Laura Kadetsky

Nonprofit Executive & Attorney, currently Chief Administrative Officer & General Counsel, New Leaders;
Three-time Survivor of Oral Cancer;
Spouse & Mother, Chevy Chase, MD

Laura has survived tongue cancer
three times over the last decade. The first cancer diagnosis came just after
her 33rd birthday. A small spot on her tongue had been irritated for several
months. Doctor after doctor looked at it and assumed it was nothing serious.
Laura finally convinced a doctor to biopsy it just in case, and they were both
shocked when the results came back positive for cancer. That tumor required two
surgeries over the following two months. Fortunately, she was able to go home
the same day after each surgery and get back to eating and speaking clearly
soon thereafter.

Four years later, another area of
irritation in her mouth turned out to be severe dysplasia. Again, the doctors
assumed it unlikely to be serious, until the biopsy proved them wrong. Because
Laura was recently pregnant at the time of the biopsy, she had to wait several
months before surgery, until it would be safer for the developing fetus.

Two years after that, yet another
spot became cancerous. By this point, this surgery felt almost routine.
Horribly enough, Laura and her husband thought they “knew the drill”: “The
surgeon removes a small area of the tongue around the tumor, I go home the same
day and drink liquids for a few weeks until I can eat on the other side of my
mouth again. This was something to get through, but we could handle it. My son
was still young enough not to really notice what was going on.”

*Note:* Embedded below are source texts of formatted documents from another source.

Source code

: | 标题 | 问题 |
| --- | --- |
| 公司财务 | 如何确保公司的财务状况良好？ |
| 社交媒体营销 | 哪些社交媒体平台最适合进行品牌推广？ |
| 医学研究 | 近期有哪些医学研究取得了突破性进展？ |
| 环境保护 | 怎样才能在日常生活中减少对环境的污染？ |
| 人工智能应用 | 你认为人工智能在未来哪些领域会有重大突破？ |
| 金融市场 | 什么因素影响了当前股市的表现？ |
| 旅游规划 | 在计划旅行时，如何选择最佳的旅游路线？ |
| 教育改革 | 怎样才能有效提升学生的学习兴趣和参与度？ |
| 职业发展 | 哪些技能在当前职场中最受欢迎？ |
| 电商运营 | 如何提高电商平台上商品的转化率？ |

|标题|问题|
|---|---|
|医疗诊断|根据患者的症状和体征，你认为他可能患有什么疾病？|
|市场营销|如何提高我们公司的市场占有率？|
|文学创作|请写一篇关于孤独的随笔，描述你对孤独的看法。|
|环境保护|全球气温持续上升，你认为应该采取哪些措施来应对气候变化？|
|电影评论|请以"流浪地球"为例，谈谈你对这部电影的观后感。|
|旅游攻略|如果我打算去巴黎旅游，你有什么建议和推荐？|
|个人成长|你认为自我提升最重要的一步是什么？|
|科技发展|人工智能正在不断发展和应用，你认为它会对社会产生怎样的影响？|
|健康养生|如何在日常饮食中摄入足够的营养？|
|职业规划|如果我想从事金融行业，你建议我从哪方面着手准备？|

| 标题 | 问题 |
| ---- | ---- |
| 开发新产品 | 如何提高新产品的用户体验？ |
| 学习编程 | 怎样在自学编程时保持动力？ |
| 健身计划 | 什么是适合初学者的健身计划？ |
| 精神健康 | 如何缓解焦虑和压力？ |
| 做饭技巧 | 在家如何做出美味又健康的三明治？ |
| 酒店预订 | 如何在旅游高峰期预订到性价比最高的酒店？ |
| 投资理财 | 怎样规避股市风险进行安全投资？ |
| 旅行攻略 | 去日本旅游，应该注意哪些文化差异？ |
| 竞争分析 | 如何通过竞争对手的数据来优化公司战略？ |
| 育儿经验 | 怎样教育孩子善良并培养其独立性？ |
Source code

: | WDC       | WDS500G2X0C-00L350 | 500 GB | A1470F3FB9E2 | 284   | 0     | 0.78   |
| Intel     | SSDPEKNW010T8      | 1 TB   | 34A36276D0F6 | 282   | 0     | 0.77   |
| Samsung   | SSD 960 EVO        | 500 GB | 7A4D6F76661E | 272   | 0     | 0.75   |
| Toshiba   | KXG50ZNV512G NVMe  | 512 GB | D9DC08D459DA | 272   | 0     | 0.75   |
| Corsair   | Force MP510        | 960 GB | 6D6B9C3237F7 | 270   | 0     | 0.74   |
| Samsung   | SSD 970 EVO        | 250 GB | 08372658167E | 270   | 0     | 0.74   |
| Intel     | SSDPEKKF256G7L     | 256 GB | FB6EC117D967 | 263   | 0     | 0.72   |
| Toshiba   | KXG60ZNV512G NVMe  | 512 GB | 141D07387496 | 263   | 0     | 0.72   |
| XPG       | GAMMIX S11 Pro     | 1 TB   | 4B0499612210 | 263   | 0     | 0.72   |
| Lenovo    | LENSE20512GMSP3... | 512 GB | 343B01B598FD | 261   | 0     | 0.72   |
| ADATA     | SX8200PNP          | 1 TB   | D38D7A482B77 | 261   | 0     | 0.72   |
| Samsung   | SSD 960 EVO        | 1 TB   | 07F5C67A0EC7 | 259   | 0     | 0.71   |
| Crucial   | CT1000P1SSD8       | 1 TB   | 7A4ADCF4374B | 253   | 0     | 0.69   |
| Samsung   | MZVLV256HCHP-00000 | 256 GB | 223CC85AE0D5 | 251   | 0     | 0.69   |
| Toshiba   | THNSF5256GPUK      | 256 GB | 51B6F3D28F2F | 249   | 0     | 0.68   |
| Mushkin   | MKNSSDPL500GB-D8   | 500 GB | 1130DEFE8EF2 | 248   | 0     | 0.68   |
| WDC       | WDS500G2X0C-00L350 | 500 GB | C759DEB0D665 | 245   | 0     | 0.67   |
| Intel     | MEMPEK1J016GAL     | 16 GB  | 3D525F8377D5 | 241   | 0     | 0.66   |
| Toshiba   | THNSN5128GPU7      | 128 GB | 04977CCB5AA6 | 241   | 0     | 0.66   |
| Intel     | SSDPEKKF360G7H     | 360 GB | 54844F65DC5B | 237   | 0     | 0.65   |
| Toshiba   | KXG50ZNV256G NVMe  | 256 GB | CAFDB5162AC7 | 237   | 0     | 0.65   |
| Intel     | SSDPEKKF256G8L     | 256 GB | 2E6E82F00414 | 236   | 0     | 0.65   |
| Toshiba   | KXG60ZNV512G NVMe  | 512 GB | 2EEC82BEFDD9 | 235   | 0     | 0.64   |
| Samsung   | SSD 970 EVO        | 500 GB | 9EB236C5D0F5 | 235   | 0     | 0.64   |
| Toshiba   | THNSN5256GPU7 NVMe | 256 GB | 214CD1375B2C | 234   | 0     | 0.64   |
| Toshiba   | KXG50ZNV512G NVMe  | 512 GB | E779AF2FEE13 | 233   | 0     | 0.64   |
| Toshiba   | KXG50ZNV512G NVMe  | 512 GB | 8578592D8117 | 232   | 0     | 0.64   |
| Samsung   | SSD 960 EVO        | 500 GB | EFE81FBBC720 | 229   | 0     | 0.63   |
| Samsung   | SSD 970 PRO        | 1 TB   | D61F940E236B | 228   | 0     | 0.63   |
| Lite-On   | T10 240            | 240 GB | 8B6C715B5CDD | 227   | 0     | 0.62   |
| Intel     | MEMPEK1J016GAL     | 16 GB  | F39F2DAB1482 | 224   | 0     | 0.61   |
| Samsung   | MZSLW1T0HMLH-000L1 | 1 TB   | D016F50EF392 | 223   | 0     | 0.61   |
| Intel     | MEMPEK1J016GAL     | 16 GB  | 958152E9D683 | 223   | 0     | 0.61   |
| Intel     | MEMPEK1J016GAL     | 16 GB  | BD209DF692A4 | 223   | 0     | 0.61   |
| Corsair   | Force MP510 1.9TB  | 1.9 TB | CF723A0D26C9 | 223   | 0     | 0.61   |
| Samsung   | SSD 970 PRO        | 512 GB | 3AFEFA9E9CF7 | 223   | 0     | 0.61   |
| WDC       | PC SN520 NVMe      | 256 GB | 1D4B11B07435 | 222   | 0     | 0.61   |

No one knew why she got tongue cancer. Laura had never smoked a cigarette and wasn’t a heavy drinker. The tumor was not HPV positive. She was young and female. There were assumptions that other health conditions or medicines she had taken might have contributed to it, but in the end, nothing was certain. Because of her apparently low-risk profile, Laura moved forward by considering each of these events to be one-time flukes that were now behind her.

It was the next time, in 2020, when the landscape of her cancer shifted, along with that of our country. The coronavirus pandemic exploded in the U.S. in early March. Schools and workplaces across the country suddenly closed, and hospitals shut their doors to all but the most critical medical cases. In the midst of this, another spot appeared on her tongue. The pandemic changed everything that had become routine about her prior cancers. The biopsy was scheduled, canceled, and then rescheduled as directives for non-essential medical procedures and ENT procedures changed. The usual post-surgery foods she stocked were harder to get due to supply shortages and competition for grocery delivery. Every trip to the doctor’s office presented a minefield of invisible germs to avoid. Getting a second opinion in-person was impossible when travel was restricted, and doctors’ offices were closed.

Her surgery took place in an
eerily empty hospital, as only the most serious cases were allowed to proceed.
The usually busy pre-surgery room had only two patients in it. When the
anesthesia kicked in, Laura didn’t know how intensive the surgery would be. She
had to trust the doctor, who she had known and trusted for 6 years. Laura had
two second opinions, via video, and felt that she had no other reasonable
choice. She was right to trust him, as, when she woke up, he had managed to do
the simpler surgery – no free flap, no lymph node removal, no trach, no
ventilator, no ICU. Unlike the other times, though, Laura had to stay in the
hospital for several nights. She couldn’t figure out how to make her tongue
swallow, so she couldn’t go home. In the hospital, with COVID-19 patients on
her floor, she was confined to her room until she could hydrate herself and go
home.

The surgical pathology report
indicated that a neck dissection was warranted, so Laura prepared for yet
another surgery just a few weeks later. But to be sure, she had the pathology
redone by both the original hospital and a second hospital. The second set of
results indicated that a neck dissection was not within the guidelines.
Instead, she would continue to be monitored with regular scans and exams.

Over this past decade of ups and
downs, Laura experienced the critical importance of patients, and their
caregivers, advocating for their care. She cannot personally evaluate medical
results, so she continually relied on second opinions – and a close friend in
the field – to evaluate the information she received. Doing so helped her get
the cancer diagnosed in the first place, before it spread too far, and avoid
unnecessary surgeries.

“Before the pandemic, my cancer
was invisible to people, and, beyond a small circle of friends and immediate
family members, I kept it that way. I’ve recovered my speech and most of my
ability to eat after each surgery. I’ve avoided chemo or radiation, and I have
no visible scars. I built a privacy wall around my cancer,” explained Laura.
“The pandemic, however, made me knock it down. It stripped away the strategies
I’d built up to get through each cancer experience and required that I rebuild
a new way of living as a survivor. That includes my responsibility to use the
voice I have – both physically after tongue cancer and as an advocate – to
raise awareness of oral cancer and of the collateral damage to patients and
their care from a lack of individual responsibility around COVID.”

Laura wrote in The Washington Post
about the pandemic’s isolation of patients and how that compounds the hardship
of illness, for both the patient and the caregiver. She plans to continue to
use her voice to speak for head and neck cancer awareness.